As the president assured the nation that we could overcome the divisions on display in Ferguson, Mo., networks ran a split-screen image of looters burning part of the city to the ground.
“It will be an image that may endure beyond Barack Obama’s tenure: The president calling for calm on one side of the TV screen; the scene in Ferguson, Mo. escalating with sirens, smoke, flash grenades, and furious residents on the other,” the National Journal wrote. “Even as the president spoke, it felt as if the situation on the ground in Ferguson was beginning to spiral. And viewers could be forgiven for becoming transfixed by the pictures and tuning out Obama’s calls for calm.”
Indeed, the misdeeds on display in Ferguson almost seemed to respond to Obama’s address.
“The president pointed out that progress could not be made by ‘throwing bottles’ or ‘smashing car windows,'” the conservative Daily Caller pointed out. “However, simultaneous Fox News cameras showed protesters rocking a police car back-and-forth in a split-screen alongside the president’s comments.”
The New Yorker’s Philip Gourevitch was unmerciful.
“Split screen: Obama’s extremely tepid call for calm & ferguson street flaming,” he tweeted. “And he says negative reaction ‘will make for good TV.'”
Obama has fallen victim to the split-screen shot before — albeit in a very different form — during his first 2012 debate with Republican opponent Mitt Romney, where he looked disengaged as Romney spoke. It’s a trope of cable news that presidents — and candidates — loathe.
After his disastrous performance in Denver, Obama staged a comeback. “This is on me,” he said — but other presidents have pointed fingers at the media after a split-screen ambush.
George H.W. Bush staged perhaps the most memorable battle against the split-screen 25 years ago.
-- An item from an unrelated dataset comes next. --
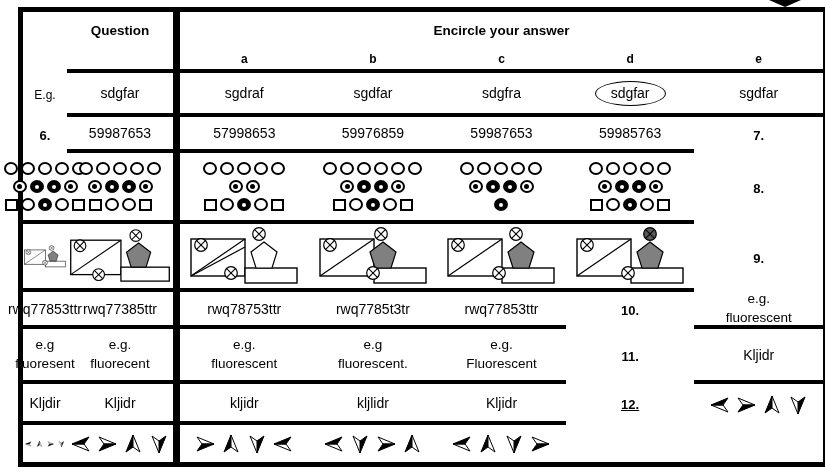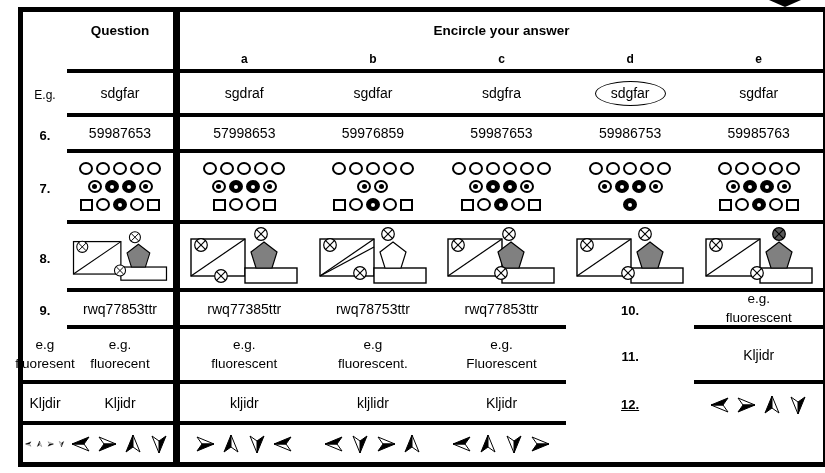"59986753" div.cell { html: <div>59986753</div> -> none }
On Dec. 21, 1989, networks aired video of the president laughing with reporters alongside images of bodies of U.S. Marines killed in Panama.
No. 41 was not happy.
“‘I got a lot of mail after the last press conference,'” Bush said in 1990, as the Chicago Tribune reported. ” … ‘I had some calls because when I was speaking here in this room juxtaposed against my frivolous comments were some-a split-screen technique that showed American lives, the bodies of dead soldiers in caskets, dead soldiers coming home.’
“His voice filling with emotion, Bush said, ‘They thought their president, at a solemn moment like that, didn`t give a damn, and I do, I do.’ Bush appealed to the networks to warn him in the future when use of the split-screen technique is anticipated.”
Indeed, images of bodies returning to Dover Air Force base were banned in 1991 — for the next 18 years.
Underlying any criticism of a split-screen moment is an incontrovertible fact: Commanders-in-chief are not the ones directing news broadcasts. They can control what they say — they can’t control the optics.
The National Journal seemed inclined to give Obama a break.
“In truth, there was little that Obama, or anyone in his position, could do,” the Journal wrote. “The tension had been building for days — and few on the streets were paying any attention to the president.”